# Creme Fraiche?



## mugsy27 (Apr 3, 2006)

what exactly is creme fraiche?  i am going to make a talipe (fish) dinner tonight that calls for some white wine, butter, seasonings, and creme fraiche to be sauted to a sauce. 

i have some heavy creme..can i just use that?!?


----------



## Aurora (Apr 3, 2006)

Creme Fraiche is a slightly soured and thickened cream. It is thicker than fresh cream with a tangy taste. It is thinner and not as sour as sour cream.
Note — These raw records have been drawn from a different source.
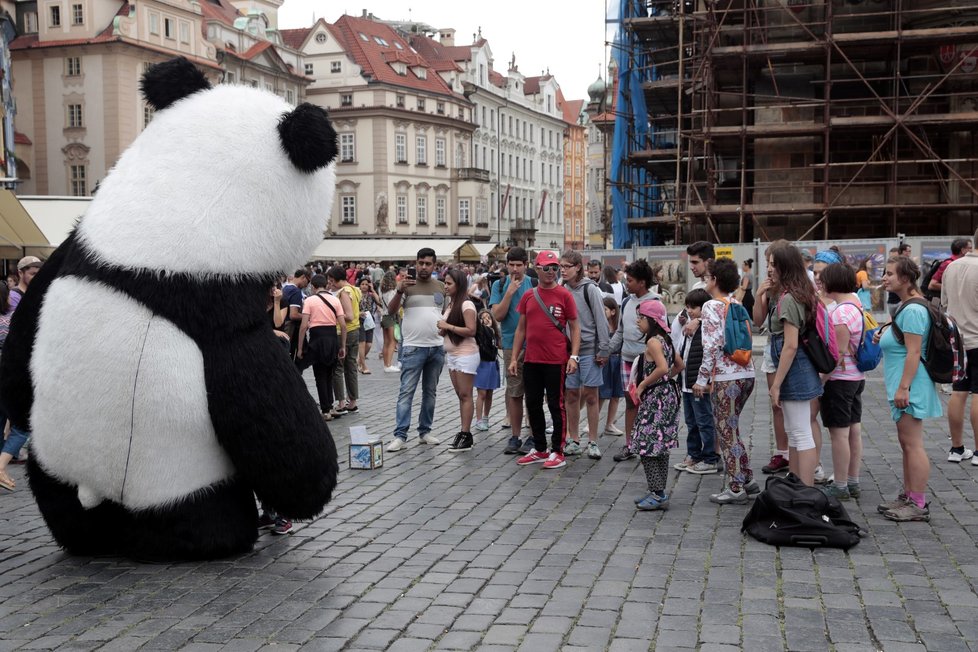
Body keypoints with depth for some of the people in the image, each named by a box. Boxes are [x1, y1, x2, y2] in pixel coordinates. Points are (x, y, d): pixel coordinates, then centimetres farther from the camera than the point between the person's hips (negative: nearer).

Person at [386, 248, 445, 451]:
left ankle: (425, 431, 21)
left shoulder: (441, 287, 10)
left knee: (430, 392, 12)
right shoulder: (407, 285, -2)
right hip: (413, 347, -4)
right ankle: (400, 435, -6)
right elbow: (391, 310, -11)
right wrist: (399, 291, -28)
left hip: (437, 347, 4)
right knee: (406, 392, -6)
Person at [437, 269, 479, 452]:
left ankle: (466, 435, -3)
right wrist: (442, 330, 1)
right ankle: (464, 433, 13)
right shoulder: (450, 304, 13)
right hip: (452, 354, 9)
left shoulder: (466, 304, -13)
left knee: (465, 395, -5)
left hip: (466, 355, -9)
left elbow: (471, 331, -21)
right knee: (460, 395, 9)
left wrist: (448, 326, -17)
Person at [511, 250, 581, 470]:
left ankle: (557, 452, 10)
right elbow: (521, 328, 12)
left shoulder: (564, 295, -3)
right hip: (531, 361, 5)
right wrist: (514, 358, 8)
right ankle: (539, 450, 23)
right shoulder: (528, 296, 8)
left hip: (556, 361, -5)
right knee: (533, 405, 11)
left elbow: (574, 327, -2)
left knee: (556, 406, 1)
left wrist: (574, 356, -12)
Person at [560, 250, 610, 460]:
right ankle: (574, 439, 19)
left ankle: (593, 442, 8)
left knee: (590, 395, 0)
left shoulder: (589, 289, -6)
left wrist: (603, 350, -10)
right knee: (571, 395, 9)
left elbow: (601, 320, -7)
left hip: (589, 349, -4)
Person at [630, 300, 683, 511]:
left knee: (647, 447, -7)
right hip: (666, 396, 10)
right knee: (660, 448, 14)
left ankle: (658, 494, -6)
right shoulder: (665, 339, 12)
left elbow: (662, 368, -29)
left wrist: (643, 385, -19)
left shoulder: (653, 341, -16)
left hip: (656, 399, -10)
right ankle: (659, 493, 21)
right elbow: (679, 365, 21)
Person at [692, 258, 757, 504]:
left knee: (727, 432, 2)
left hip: (726, 377, -8)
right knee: (730, 429, 19)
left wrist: (702, 379, -13)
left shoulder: (712, 306, -11)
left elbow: (711, 345, -17)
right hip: (746, 373, 8)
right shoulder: (737, 304, 12)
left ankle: (735, 488, 8)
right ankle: (747, 479, 22)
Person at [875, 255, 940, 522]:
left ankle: (918, 505, -2)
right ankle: (907, 497, 24)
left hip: (910, 386, -11)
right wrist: (884, 337, 13)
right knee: (906, 443, 15)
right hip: (902, 385, 11)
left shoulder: (913, 310, -18)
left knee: (912, 444, -7)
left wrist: (903, 388, -23)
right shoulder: (904, 306, 14)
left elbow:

You can make an approximation of (substitute for) creme fraiche. See the possibilities here:

http://www.ochef.com/100.htm


----------



## Poppinfresh (Apr 3, 2006)

As Aurora said, it's basically a French sour cream.  It's amazing stuff.  Personally, I would never substitute it for anything.


----------



## ironchef (Apr 3, 2006)

You can substitue sour cream if needed, but unless there's a store that sells creme fraiche you'll need time to make it and let it culture. If you want to make it for tonight it's too late so you may as well just substitute with the sour cream. You can find a recipe for creme fraiche here:

http://www.discusscooking.com/forums/f56/by-request-roasted-kabocha-pumpkin-and-ginger-soup-934.html


----------